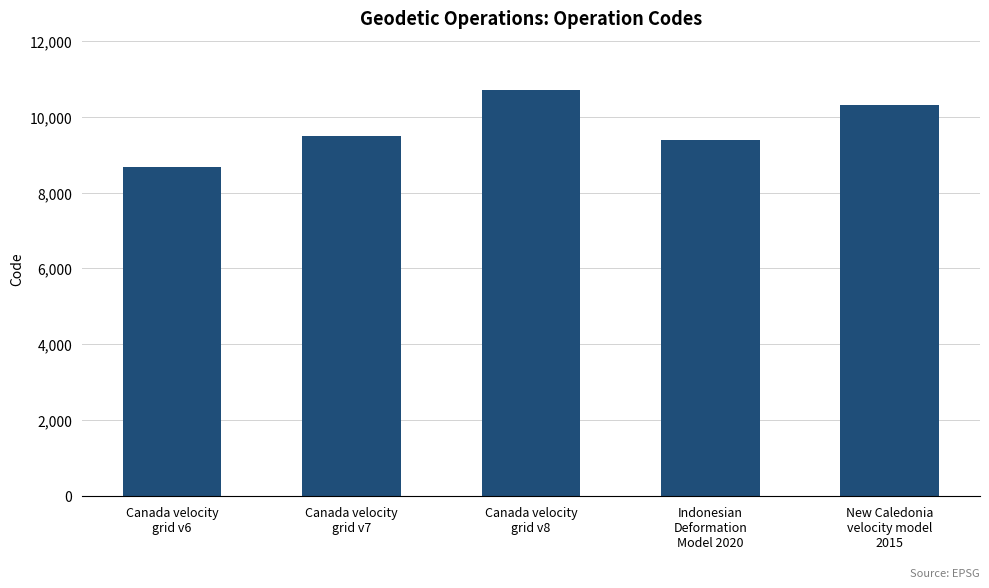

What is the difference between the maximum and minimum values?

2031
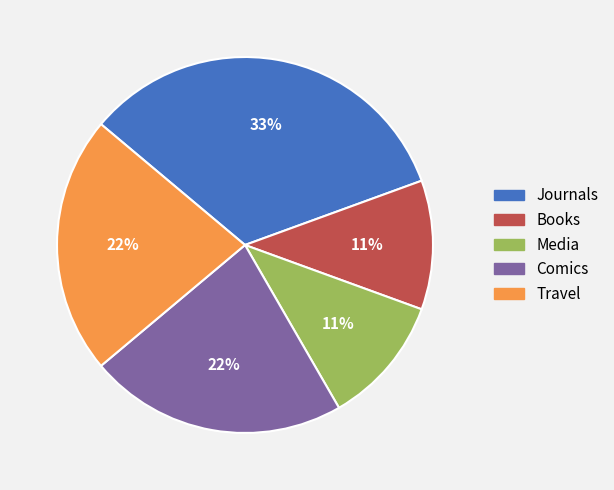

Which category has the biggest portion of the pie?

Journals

- - -

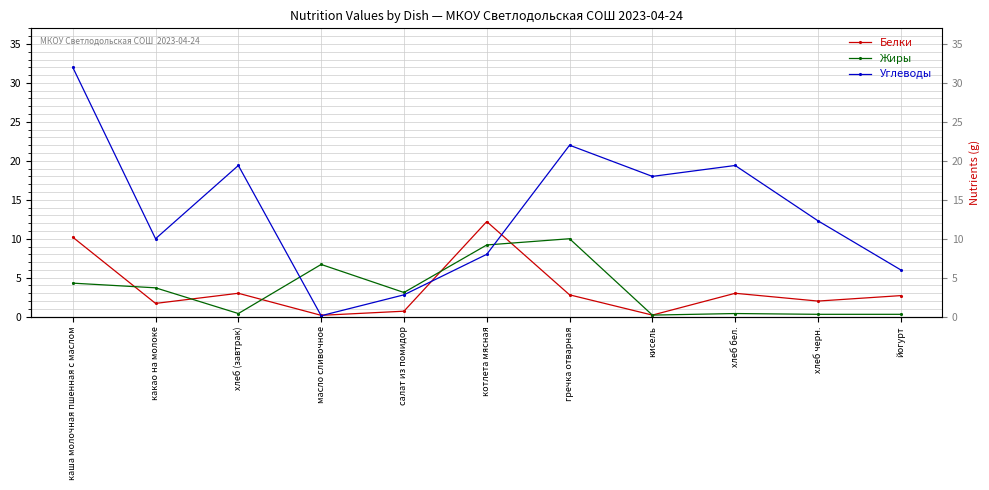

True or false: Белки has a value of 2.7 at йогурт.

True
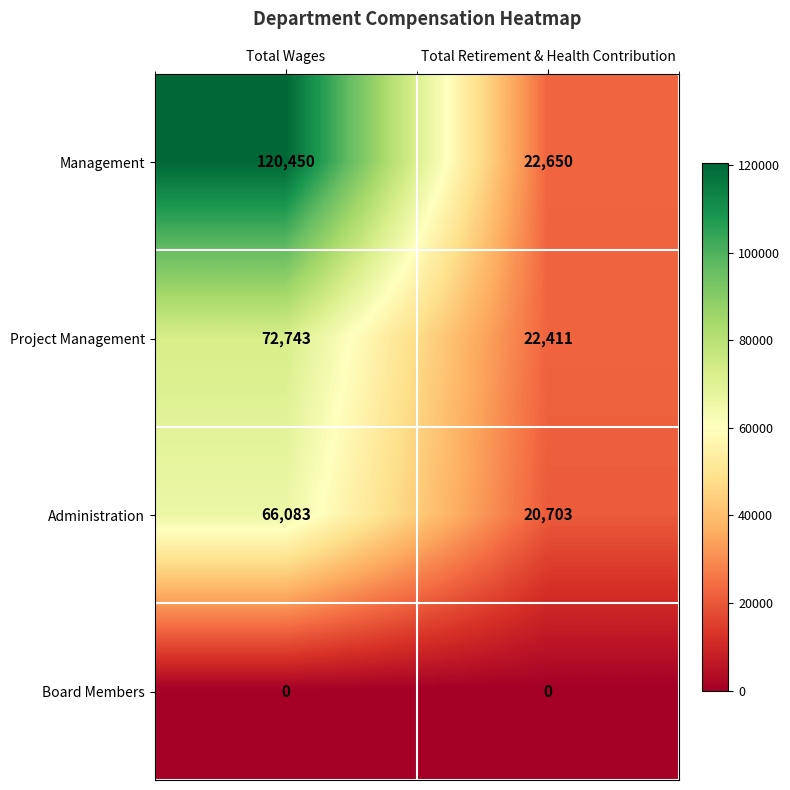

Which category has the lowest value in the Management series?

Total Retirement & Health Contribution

- - -

— Task directions —
Copy out the material verbatim, starting at the line containing "What is the" and ending at the line containing "Which category has the biggest", both included. Omit the pictures.

— Answer for the task —
What is the difference between the maximum and minimum values?

2031

Which category has the biggest portion of the pie?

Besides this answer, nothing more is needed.